Task requirements: Please copy every row below character for character, keeping each line break and space unchanged.

Supplied material:

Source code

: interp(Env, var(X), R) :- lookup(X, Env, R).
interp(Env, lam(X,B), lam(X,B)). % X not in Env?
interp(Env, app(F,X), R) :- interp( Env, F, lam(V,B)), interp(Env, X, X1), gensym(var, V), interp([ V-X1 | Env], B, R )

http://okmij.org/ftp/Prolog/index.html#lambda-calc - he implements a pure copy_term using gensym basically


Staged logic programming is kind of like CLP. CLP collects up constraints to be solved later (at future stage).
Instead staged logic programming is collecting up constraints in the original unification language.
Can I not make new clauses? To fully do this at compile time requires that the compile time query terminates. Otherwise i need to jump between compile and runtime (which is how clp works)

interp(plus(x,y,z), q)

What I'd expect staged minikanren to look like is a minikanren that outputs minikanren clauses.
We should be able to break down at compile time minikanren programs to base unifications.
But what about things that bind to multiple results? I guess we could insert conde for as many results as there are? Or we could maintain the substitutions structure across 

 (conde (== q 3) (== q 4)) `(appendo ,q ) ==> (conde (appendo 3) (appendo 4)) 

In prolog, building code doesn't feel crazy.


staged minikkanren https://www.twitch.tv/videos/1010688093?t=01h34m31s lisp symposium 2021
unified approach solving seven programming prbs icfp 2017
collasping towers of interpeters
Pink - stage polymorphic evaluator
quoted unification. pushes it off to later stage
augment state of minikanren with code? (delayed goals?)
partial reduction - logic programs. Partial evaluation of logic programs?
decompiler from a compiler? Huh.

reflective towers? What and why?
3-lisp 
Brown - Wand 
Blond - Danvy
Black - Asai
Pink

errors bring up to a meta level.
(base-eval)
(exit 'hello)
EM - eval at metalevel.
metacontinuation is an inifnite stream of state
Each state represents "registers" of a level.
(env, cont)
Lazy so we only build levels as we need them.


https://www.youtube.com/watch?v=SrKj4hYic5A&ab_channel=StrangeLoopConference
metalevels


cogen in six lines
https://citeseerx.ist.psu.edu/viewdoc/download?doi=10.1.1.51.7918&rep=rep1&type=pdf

Solution:
Source code

: interp(Env, var(X), R) :- lookup(X, Env, R).
interp(Env, lam(X,B), lam(X,B)). % X not in Env?
interp(Env, app(F,X), R) :- interp( Env, F, lam(V,B)), interp(Env, X, X1), gensym(var, V), interp([ V-X1 | Env], B, R )

http://okmij.org/ftp/Prolog/index.html#lambda-calc - he implements a pure copy_term using gensym basically


Staged logic programming is kind of like CLP. CLP collects up constraints to be solved later (at future stage).
Instead staged logic programming is collecting up constraints in the original unification language.
Can I not make new clauses? To fully do this at compile time requires that the compile time query terminates. Otherwise i need to jump between compile and runtime (which is how clp works)

interp(plus(x,y,z), q)

What I'd expect staged minikanren to look like is a minikanren that outputs minikanren clauses.
We should be able to break down at compile time minikanren programs to base unifications.
But what about things that bind to multiple results? I guess we could insert conde for as many results as there are? Or we could maintain the substitutions structure across 

 (conde (== q 3) (== q 4)) `(appendo ,q ) ==> (conde (appendo 3) (appendo 4)) 

In prolog, building code doesn't feel crazy.


staged minikkanren https://www.twitch.tv/videos/1010688093?t=01h34m31s lisp symposium 2021
unified approach solving seven programming prbs icfp 2017
collasping towers of interpeters
Pink - stage polymorphic evaluator
quoted unification. pushes it off to later stage
augment state of minikanren with code? (delayed goals?)
partial reduction - logic programs. Partial evaluation of logic programs?
decompiler from a compiler? Huh.

reflective towers? What and why?
3-lisp 
Brown - Wand 
Blond - Danvy
Black - Asai
Pink

errors bring up to a meta level.
(base-eval)
(exit 'hello)
EM - eval at metalevel.
metacontinuation is an inifnite stream of state
Each state represents "registers" of a level.
(env, cont)
Lazy so we only build levels as we need them.


https://www.youtube.com/watch?v=SrKj4hYic5A&ab_channel=StrangeLoopConference
metalevels


cogen in six lines
https://citeseerx.ist.psu.edu/viewdoc/download?doi=10.1.1.51.7918&rep=rep1&type=pdf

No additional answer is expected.